START Records shown

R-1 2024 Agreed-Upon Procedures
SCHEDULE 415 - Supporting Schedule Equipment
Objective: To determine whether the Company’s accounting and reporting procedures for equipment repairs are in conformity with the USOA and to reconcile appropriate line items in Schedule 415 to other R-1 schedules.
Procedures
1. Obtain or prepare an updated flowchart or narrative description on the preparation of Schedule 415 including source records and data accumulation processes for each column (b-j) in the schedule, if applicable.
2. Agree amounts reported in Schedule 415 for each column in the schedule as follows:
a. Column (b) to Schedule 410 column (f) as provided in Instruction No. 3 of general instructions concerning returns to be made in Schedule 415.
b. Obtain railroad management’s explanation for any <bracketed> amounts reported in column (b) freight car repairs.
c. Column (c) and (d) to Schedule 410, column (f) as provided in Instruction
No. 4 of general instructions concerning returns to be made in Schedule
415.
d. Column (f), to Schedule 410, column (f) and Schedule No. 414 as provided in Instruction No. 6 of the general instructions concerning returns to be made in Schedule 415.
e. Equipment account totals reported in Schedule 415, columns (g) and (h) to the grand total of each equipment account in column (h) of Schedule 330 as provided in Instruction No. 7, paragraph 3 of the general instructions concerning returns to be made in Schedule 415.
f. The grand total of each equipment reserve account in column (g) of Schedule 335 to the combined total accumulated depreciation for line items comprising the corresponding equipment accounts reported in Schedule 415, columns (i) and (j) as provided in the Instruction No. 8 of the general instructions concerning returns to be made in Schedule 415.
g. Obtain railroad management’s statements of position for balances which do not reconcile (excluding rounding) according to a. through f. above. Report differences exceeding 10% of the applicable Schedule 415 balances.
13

END Records shown
START Records shown

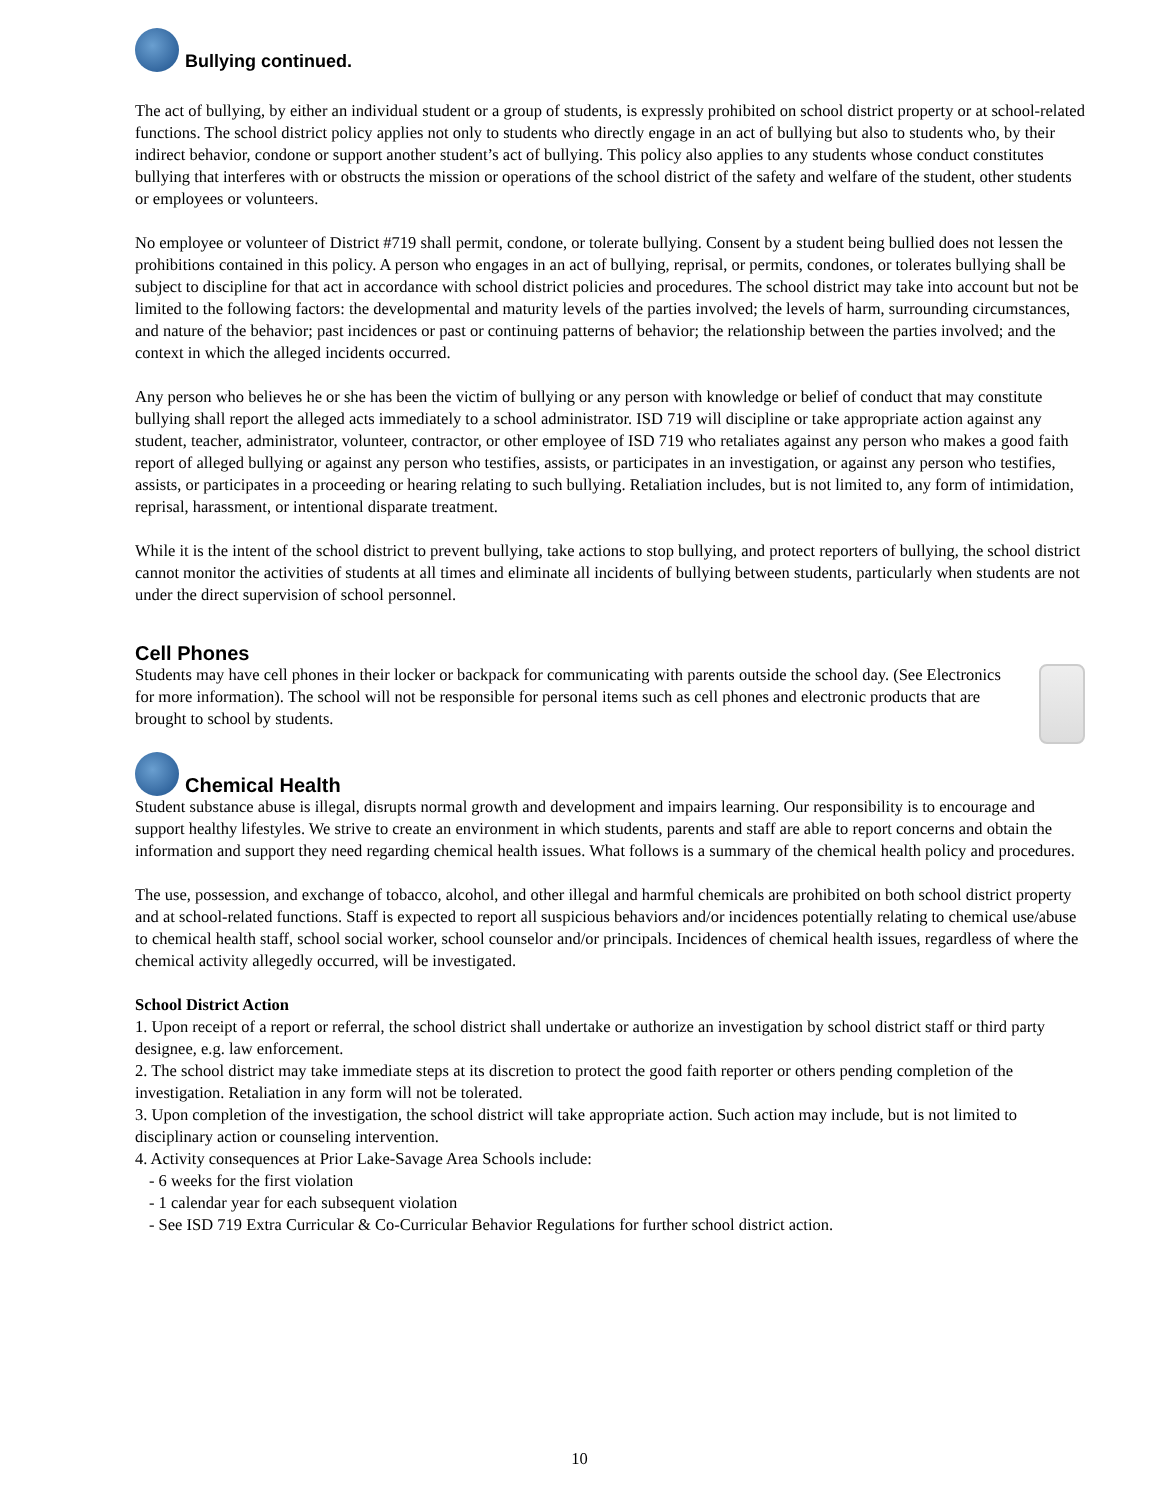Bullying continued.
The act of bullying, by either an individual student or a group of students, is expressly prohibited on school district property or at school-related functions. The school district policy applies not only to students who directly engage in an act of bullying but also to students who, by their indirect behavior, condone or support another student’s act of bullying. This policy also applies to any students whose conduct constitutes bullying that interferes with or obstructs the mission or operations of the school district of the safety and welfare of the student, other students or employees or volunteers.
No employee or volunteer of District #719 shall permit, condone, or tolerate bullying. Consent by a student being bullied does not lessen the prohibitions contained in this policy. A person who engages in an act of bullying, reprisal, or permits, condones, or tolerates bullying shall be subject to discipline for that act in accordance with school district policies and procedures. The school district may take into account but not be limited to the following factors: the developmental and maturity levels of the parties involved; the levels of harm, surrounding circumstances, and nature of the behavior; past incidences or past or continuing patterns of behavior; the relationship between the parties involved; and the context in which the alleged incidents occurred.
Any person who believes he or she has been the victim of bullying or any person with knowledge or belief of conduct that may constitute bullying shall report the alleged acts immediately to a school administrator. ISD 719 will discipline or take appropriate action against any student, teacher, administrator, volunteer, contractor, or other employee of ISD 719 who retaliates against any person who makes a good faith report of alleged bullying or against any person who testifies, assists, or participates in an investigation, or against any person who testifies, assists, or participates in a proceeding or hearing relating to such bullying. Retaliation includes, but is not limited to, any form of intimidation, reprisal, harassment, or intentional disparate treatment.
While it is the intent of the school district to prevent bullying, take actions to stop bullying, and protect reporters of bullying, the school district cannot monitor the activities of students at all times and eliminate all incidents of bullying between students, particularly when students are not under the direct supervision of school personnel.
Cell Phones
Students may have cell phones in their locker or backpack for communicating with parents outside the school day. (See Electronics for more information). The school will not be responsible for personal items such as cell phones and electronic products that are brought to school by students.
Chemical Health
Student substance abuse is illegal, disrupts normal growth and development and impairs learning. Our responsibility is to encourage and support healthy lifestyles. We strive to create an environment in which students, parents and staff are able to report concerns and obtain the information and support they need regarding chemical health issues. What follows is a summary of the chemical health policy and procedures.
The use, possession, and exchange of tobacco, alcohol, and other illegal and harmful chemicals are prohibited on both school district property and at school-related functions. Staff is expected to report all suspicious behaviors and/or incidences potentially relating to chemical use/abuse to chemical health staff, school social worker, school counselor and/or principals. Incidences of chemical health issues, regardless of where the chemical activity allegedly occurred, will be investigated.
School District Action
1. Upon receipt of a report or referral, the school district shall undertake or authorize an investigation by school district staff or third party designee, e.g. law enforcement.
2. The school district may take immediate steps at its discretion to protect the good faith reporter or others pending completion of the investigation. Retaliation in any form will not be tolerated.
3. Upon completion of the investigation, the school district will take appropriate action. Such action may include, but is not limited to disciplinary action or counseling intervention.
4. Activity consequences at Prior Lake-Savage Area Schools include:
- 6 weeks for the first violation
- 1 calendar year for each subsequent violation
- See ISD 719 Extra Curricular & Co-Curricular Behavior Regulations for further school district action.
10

END Records shown
START Records shown

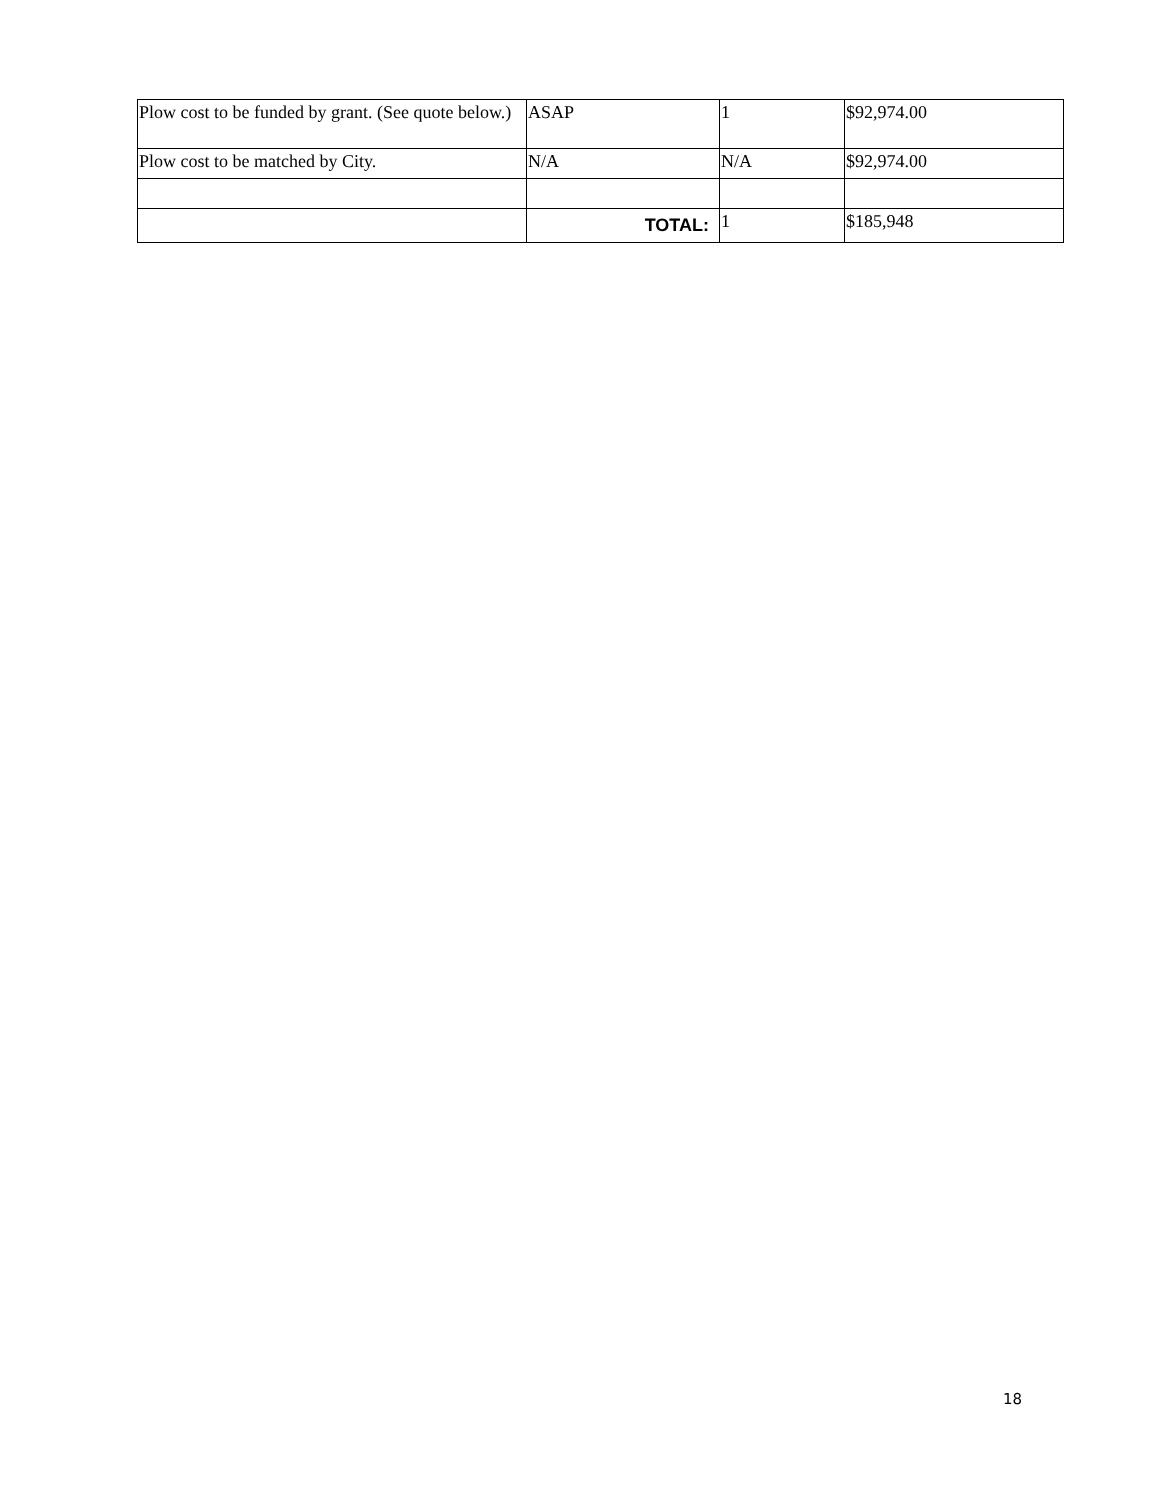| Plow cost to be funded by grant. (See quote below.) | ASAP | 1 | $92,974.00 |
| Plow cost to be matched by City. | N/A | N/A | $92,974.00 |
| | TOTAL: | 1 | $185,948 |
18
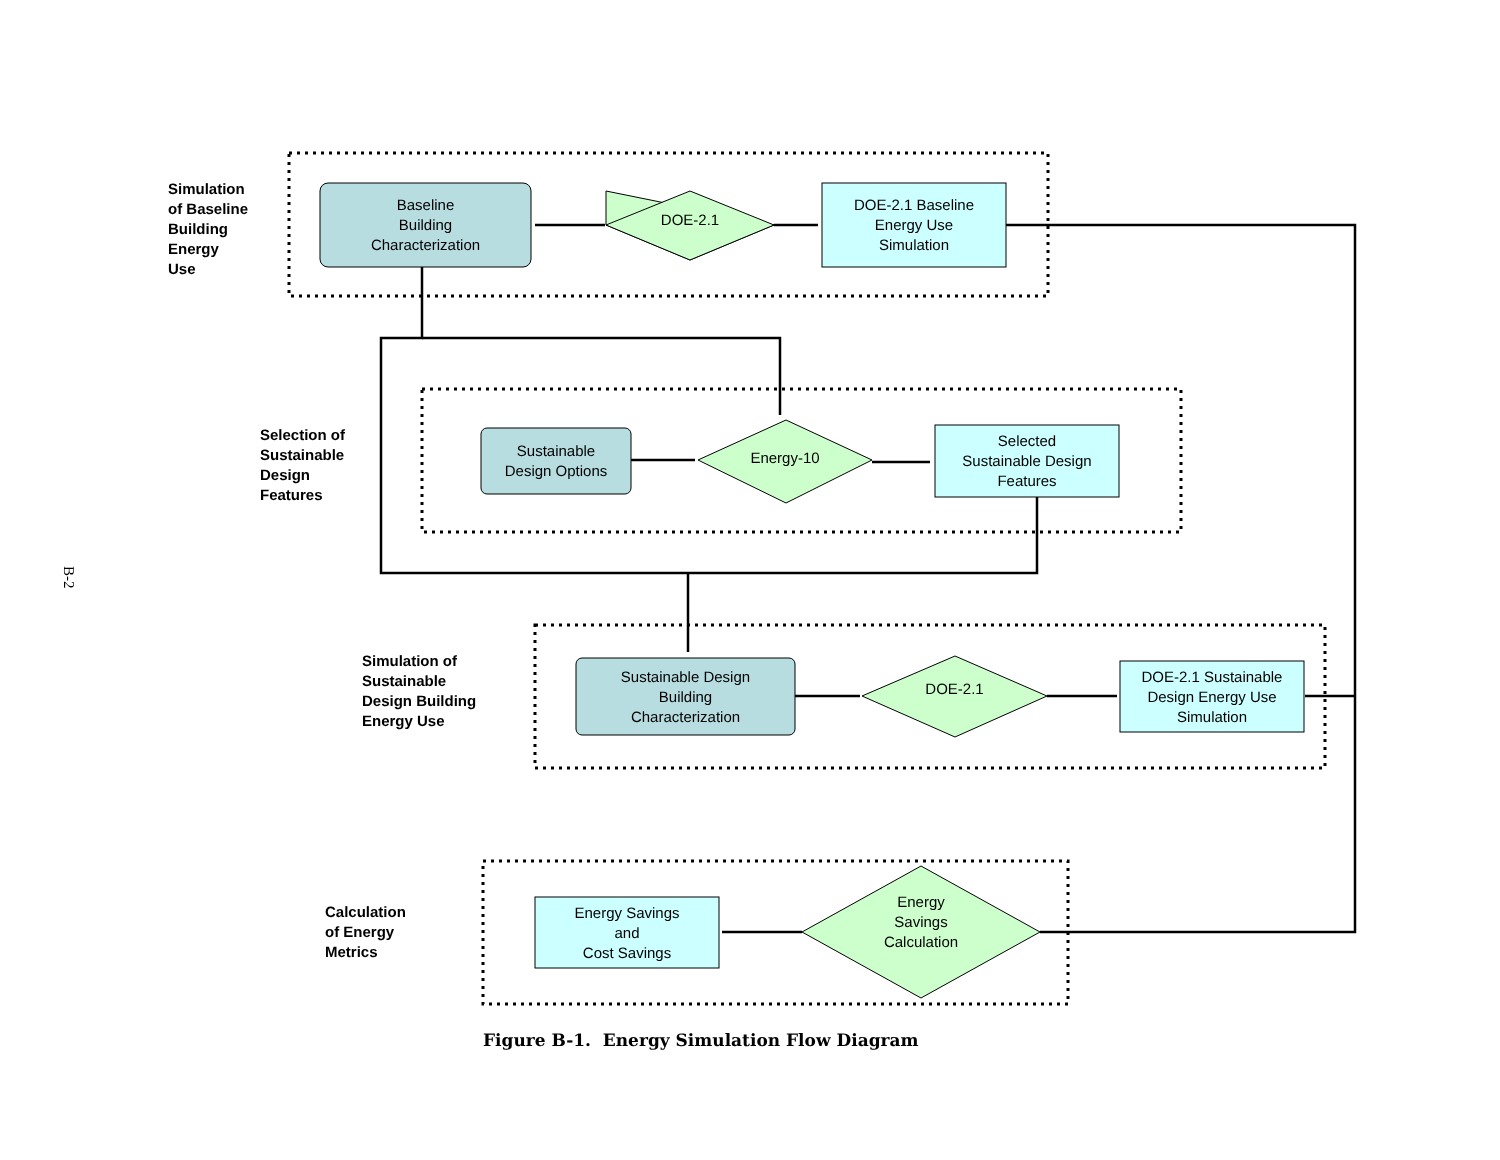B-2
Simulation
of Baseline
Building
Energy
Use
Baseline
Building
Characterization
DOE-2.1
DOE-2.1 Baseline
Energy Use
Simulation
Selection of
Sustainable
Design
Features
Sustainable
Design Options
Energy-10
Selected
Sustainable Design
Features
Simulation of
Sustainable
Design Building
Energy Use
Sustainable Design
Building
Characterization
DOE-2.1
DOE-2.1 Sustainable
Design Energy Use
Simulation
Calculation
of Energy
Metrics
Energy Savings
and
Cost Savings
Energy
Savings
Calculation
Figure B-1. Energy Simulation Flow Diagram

END Records shown

§ **What the task requires**
All lines that include the word "railroad" must be copied from the material above.

§ **Solution to this problem**
b. Obtain railroad management’s explanation for any <bracketed> amounts reported in column (b) freight car repairs.
g. Obtain railroad management’s statements of position for balances which do not reconcile (excluding rounding) according to a. through f. above. Report differences exceeding 10% of the applicable Schedule 415 balances.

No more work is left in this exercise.